Council of Europe officials and gender equality experts argue the Istanbul Convention has nothing to do with homosexuality. In many countries, they note, the document has served as a model to better define gender-based violence, increase financing to support victims and set up help lines and shelters. Such efforts have been especially important during the pandemic, when domestic violence has surged.

“In Sweden, following the entry into force of the consent-based legislation on sexual violence, the number of prosecutions have gone up because many cases that used to be disqualified as rape can now be prosecuted,” said Marceline Naudi, who chairs the Council of Europe’s expert body that monitors the convention, during a recent online conference on the issue.

“This demonstrates both the transformative momentum created by the Istanbul Convention as much as the high degree of engagement among state parties,” Naudi added.

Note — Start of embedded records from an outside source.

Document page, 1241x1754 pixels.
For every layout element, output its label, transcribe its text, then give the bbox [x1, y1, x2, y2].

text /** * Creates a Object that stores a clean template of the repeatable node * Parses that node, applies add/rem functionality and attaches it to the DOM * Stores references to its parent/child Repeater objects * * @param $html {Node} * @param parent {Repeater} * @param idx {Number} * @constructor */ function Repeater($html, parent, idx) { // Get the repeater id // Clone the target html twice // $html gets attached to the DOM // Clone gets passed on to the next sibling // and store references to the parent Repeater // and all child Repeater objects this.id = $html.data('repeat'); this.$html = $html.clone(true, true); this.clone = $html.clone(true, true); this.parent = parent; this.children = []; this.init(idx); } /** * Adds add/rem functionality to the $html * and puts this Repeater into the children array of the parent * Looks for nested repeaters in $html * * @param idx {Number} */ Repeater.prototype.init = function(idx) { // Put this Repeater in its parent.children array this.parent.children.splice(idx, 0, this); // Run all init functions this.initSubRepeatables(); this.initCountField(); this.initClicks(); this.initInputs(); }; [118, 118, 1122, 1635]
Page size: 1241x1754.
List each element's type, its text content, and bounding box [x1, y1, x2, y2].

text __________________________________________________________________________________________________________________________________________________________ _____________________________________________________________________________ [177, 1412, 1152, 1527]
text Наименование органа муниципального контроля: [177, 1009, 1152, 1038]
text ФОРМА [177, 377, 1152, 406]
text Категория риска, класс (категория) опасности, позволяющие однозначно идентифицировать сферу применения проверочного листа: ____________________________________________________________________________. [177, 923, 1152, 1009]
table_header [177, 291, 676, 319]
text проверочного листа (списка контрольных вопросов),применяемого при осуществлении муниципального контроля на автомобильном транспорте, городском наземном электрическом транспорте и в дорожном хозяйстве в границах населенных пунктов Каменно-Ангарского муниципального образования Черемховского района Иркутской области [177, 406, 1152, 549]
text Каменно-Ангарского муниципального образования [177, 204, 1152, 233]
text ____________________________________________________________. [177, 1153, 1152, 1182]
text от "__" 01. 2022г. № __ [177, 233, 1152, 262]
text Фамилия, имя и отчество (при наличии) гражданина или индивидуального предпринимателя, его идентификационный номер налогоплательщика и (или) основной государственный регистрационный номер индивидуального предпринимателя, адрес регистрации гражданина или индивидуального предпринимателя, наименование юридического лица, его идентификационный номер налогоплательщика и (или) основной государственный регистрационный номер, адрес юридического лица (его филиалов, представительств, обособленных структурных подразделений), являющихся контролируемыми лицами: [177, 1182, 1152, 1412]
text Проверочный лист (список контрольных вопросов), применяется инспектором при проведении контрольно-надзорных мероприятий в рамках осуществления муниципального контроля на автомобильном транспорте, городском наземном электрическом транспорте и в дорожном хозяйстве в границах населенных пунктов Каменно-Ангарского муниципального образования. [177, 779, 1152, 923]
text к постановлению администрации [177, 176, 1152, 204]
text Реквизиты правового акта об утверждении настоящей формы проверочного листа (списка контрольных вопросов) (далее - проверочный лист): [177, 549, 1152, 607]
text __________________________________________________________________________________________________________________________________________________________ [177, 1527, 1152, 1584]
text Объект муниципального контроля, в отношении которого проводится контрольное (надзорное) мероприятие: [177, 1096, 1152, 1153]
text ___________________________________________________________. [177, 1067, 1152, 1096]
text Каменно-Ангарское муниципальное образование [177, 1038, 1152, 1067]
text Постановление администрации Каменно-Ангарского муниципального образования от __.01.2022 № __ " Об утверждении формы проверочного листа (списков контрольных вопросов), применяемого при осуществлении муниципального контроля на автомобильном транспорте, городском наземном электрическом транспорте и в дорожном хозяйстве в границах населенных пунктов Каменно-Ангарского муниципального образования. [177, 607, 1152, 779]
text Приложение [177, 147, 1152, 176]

Still, the EU is making alternate plans, sensing it may never be able to ratify the Istanbul Convention as a bloc. The European Commission recently announced it would launch a new legislative proposal to “combat gender-based violence” by the end of the year. The EU could then, potentially, adopt the new legally-binding text via qualified majority, avoiding the need for unanimous approval.

“The current ill-founded attack on the convention is putting women’s and victims’ lives at risk,” Helena Dalli, the EU’s equality commissioner, told POLITICO. “Instead we must double down against violence and ensure that all member states have the best legislation to address this form of violence.”